* _Task statement_:
Return each line of the data below that contains the string "events".

* _Material provided_:
──────────────────────────────

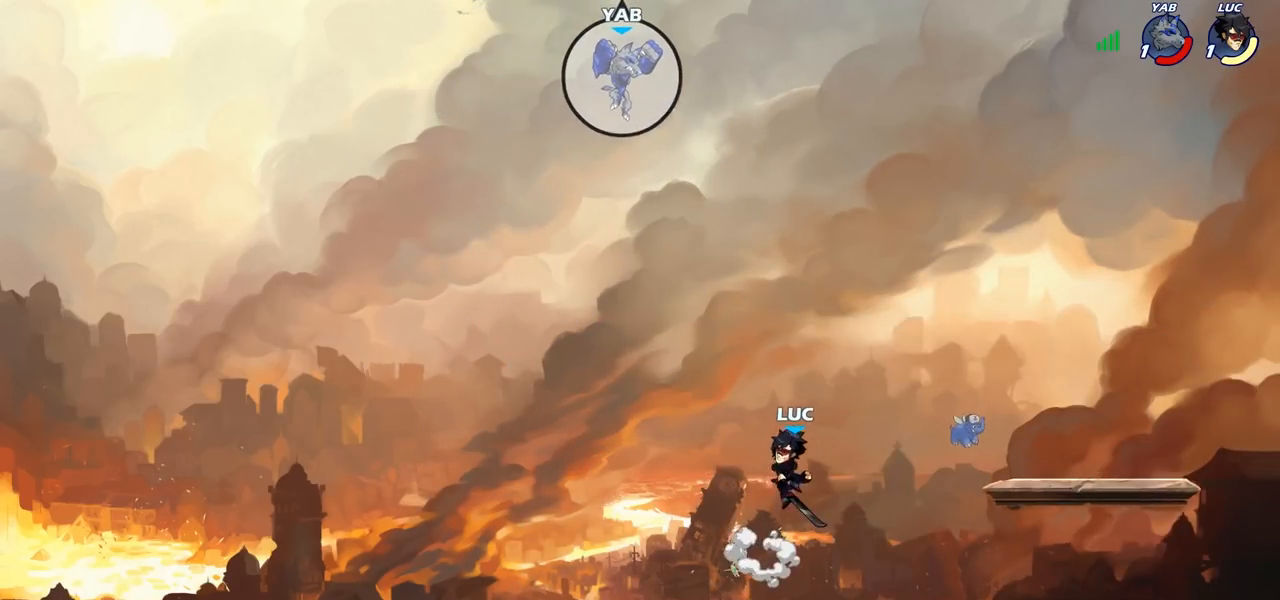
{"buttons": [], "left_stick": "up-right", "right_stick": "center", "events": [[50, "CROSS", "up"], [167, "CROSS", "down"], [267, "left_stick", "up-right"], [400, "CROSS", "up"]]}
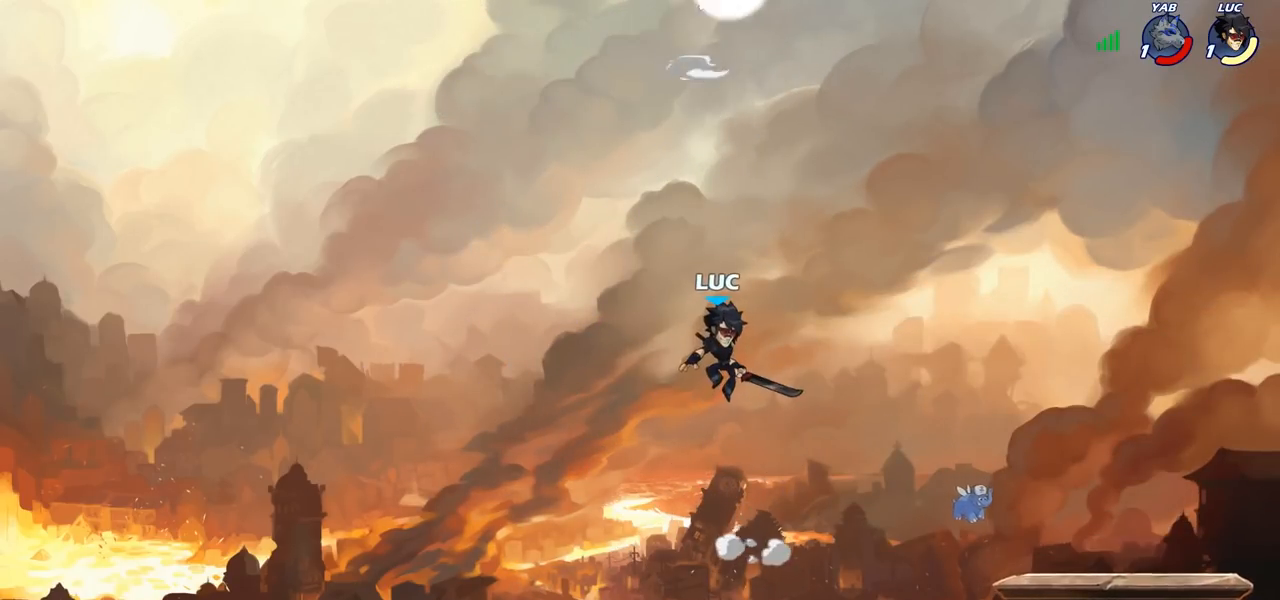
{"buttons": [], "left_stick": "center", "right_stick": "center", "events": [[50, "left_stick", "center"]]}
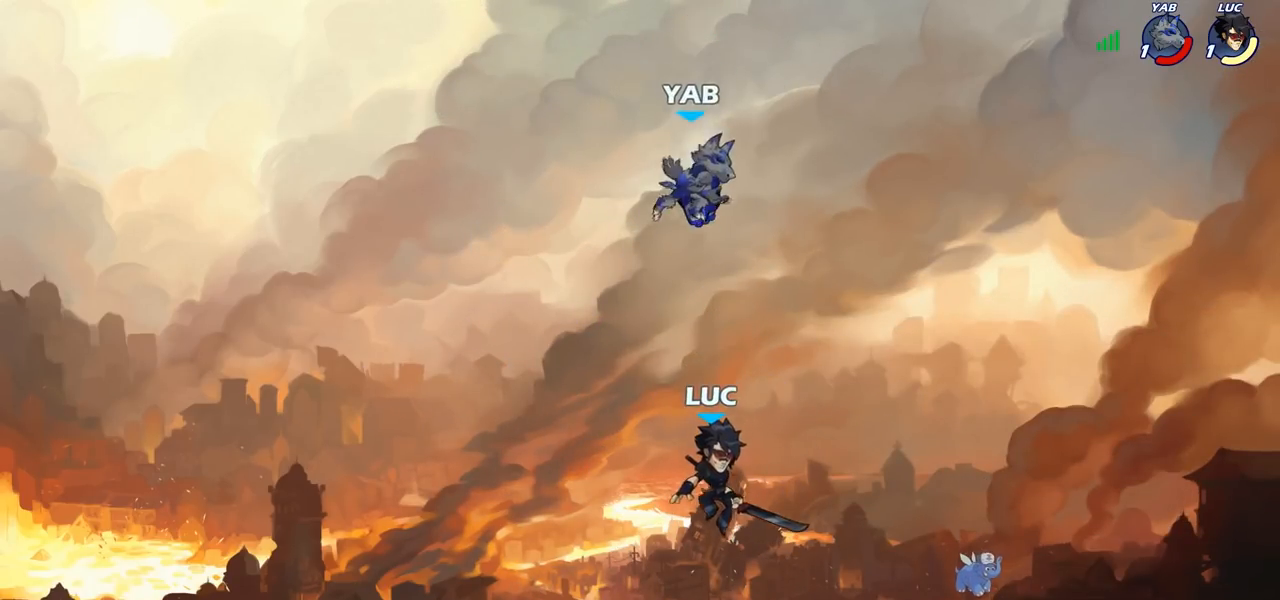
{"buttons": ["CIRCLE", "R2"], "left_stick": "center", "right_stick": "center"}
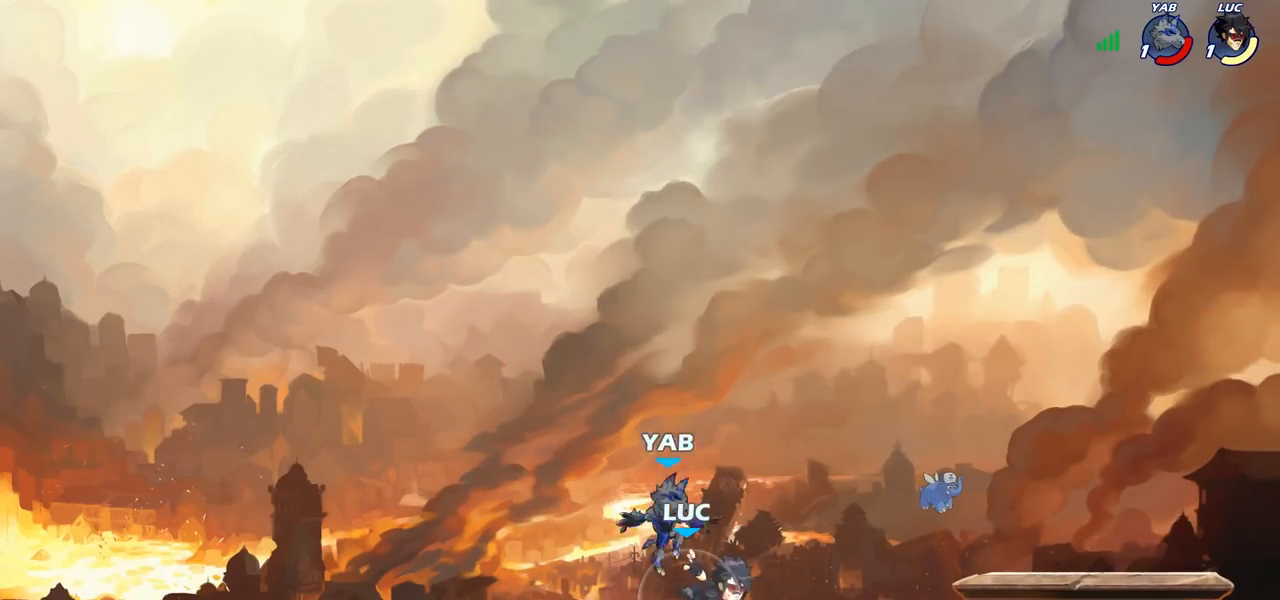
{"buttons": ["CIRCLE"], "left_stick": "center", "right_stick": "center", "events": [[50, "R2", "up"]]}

──────────────────────────────

* _Task solution_:
{"buttons": [], "left_stick": "up-right", "right_stick": "center", "events": [[50, "CROSS", "up"], [167, "CROSS", "down"], [267, "left_stick", "up-right"], [400, "CROSS", "up"]]}
{"buttons": [], "left_stick": "center", "right_stick": "center", "events": [[50, "left_stick", "center"]]}
{"buttons": ["CIRCLE"], "left_stick": "center", "right_stick": "center", "events": [[50, "R2", "up"]]}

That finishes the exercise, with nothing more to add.